The 19th century is the "machine age" - and this is absolutely correct, because it was then that the production of machines with the help of the machines themselves began. From the mechanical spinning wheel "Jenny" humanity stepped to the first modern loom made of metal, and from it - to the automatic Jacquard loom.

19th century called the "age of steel", - it is then that the level of steel production becomes an indicator of the country's economic power. Iron and steel are replacing wood.

If the XVII-XVIII centuries. were the era of windmills, then from the end of the XVIII century. the age of steam begins. In 1784, J. Watt invented the steam engine. And already in 1803. The first steam-powered car appears. On August 17, 1807, Fulton's Clermont steamer made a test trip, and in 1814, J. Stephenson's steam locomotive was born.

The revolution in means of transport was complemented by the development of maritime communications. Thanks to steam, navigation ceased to depend on the strength of the wind, and oceanic space was overcome in shorter and shorter periods. AT late XIX in. the car of G. Daimler and K. Benz appears, having a highly economical engine running on liquid fuel, and in 1903 - the first aircraft of the brothers U and O. Wright.

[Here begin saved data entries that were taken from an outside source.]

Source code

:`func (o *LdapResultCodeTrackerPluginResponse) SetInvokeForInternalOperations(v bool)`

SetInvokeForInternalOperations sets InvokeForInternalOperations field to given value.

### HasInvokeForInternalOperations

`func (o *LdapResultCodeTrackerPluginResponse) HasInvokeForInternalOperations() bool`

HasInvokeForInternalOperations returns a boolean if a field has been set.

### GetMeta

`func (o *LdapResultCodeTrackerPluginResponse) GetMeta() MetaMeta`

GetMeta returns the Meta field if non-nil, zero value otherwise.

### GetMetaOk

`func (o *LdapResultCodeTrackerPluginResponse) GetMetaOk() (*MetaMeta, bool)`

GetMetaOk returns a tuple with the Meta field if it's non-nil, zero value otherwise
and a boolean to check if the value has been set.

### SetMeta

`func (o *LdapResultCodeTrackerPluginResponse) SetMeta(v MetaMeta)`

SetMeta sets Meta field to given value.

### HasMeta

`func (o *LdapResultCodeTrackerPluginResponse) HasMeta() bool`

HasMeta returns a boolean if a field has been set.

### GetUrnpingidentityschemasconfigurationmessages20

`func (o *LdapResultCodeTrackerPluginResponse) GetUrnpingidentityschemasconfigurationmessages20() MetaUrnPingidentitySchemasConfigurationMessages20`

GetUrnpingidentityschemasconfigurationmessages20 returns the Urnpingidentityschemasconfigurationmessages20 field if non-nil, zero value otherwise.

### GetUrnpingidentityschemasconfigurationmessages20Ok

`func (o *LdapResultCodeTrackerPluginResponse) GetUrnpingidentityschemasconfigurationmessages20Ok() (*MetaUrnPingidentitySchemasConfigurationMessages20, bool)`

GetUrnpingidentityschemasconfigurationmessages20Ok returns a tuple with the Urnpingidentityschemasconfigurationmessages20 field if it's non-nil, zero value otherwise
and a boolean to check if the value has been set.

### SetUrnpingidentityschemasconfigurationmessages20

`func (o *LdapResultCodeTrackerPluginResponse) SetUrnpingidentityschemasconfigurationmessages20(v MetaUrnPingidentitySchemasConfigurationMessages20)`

In parallel, the construction and improvement of roads, bridges, tunnels, canals was going on (Suez Canal, 1859-1869)

The 19th century is the age of electricity. After the discovery by V. V. Petrov of the phenomenon of an electric arc, S. Morse invented the electric telegraph, and A. Bell - the telephone, and T. Edison - the phonograph. The radio receivers of A. S. Popov and G. Marconi appeared, the cinema of the Lumiere brothers. An important innovation was the electric lighting of cities, the horse-drawn tram gave way. In 1863, the first underground railway "Metropolitan" appeared, and by the end of the century, the metro was already functioning in London, Paris, New York, Budapest, Paris and other cities. Human life has changed radically. Thanks to discoveries and inventions, technical dominance over space, time and matter has grown undivided. An unprecedented spatio-temporal growth of civilization began - new territories and new layers of the past entered the spiritual world of man.

Knowledge has expanded its boundaries deep and wide. At the same time, new ways of overcoming time and space arose - new technology with its speeds, means of communication contributed to the fact that a person was able to accommodate a larger segment of space, any point on the planet. The universe, as it were, simultaneously narrowed and expanded, everyone came into contact with everyone. The world has changed qualitatively.